**Énoncé:**
Pour chacune des affirmations 1., 2. et 3., indiquez par oui ou par non si elle concorde avec l'extrait sur la participation des femmes aux processus de paix en RDC, et citez les mots de l'extrait qui tranchent.
1. L'atelier s'est tenu à Kinshasa à l'initiative de la MONUSCO.
2. L'atelier était destiné aux responsables politiques.
3. Les femmes ont représenté plus de 20 % des participants aux principaux processus de paix.

**Extrait choisi:**
========================================
RDC : de Lusaka à Nairobi, les femmes n’ont représenté que 12 à 14 % des participants aux principaux processus de paix, (Me Pacifique Nkunzi)

Maître Pacifique Nkunzi, Ambassadeur de la Masculinité Positive

La faible représentation des femmes dans les différents processus de dialogue et de paix en République démocratique du Congo continue de constituer un obstacle à la consolidation d’une paix durable. Ce constat a été mis en lumière par Maître Pacifique Nkunzi, Ambassadeur de la Masculinité Positive, lors d’un atelier organisé par la MONUSCO à Kinshasa, du 24 au 25 juin 2026, à l’intention des journalistes.

Placée sous le thème « Pour un journalisme inclusif, moteur de paix et de stabilisation », cette rencontre visait à renforcer les capacités des professionnels des médias sur les questions de genre, de paix et de sécurité, afin de promouvoir une information plus inclusive et sensible à la participation des femmes dans les processus de prévention et de résolution des conflits.
========================================
(Éléments du jeu de données)
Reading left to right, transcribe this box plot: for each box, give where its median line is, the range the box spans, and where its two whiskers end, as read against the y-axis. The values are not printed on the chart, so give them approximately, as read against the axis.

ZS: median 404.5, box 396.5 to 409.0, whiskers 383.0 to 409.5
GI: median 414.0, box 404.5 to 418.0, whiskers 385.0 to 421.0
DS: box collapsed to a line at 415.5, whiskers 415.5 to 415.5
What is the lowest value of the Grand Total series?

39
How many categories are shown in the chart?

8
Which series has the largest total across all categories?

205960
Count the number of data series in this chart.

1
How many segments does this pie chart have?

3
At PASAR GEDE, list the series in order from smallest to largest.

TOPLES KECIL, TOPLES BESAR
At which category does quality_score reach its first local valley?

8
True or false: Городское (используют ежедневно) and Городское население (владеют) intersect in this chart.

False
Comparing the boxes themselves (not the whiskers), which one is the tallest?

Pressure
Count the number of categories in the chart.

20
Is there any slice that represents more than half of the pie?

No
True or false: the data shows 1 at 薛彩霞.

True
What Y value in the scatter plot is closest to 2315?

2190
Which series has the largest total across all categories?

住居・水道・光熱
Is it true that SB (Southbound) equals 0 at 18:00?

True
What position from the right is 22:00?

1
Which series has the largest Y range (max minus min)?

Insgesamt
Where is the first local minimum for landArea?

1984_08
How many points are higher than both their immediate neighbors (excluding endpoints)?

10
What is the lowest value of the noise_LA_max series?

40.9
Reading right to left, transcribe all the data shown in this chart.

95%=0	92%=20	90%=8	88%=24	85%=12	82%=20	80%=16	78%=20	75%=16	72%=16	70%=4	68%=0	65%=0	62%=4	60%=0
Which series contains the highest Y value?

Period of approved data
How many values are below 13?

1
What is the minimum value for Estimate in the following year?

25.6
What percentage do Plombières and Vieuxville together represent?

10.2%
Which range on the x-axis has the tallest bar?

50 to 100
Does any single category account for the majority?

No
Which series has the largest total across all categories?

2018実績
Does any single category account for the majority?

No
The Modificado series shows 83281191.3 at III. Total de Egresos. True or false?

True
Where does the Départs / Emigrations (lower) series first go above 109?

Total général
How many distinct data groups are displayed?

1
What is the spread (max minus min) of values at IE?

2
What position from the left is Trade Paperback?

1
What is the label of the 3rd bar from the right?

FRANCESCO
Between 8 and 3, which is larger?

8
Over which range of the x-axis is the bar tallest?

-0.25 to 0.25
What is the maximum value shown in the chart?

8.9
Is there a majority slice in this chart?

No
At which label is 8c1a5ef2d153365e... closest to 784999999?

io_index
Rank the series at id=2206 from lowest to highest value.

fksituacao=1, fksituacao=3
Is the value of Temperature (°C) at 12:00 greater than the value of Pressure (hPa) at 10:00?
========================================
**Corrigé:**
1. Oui : « lors d’un atelier organisé par la MONUSCO à Kinshasa »
2. Non : « à l’intention des journalistes »
3. Non : « les femmes n’ont représenté que 12 à 14 % des participants aux principaux processus de paix »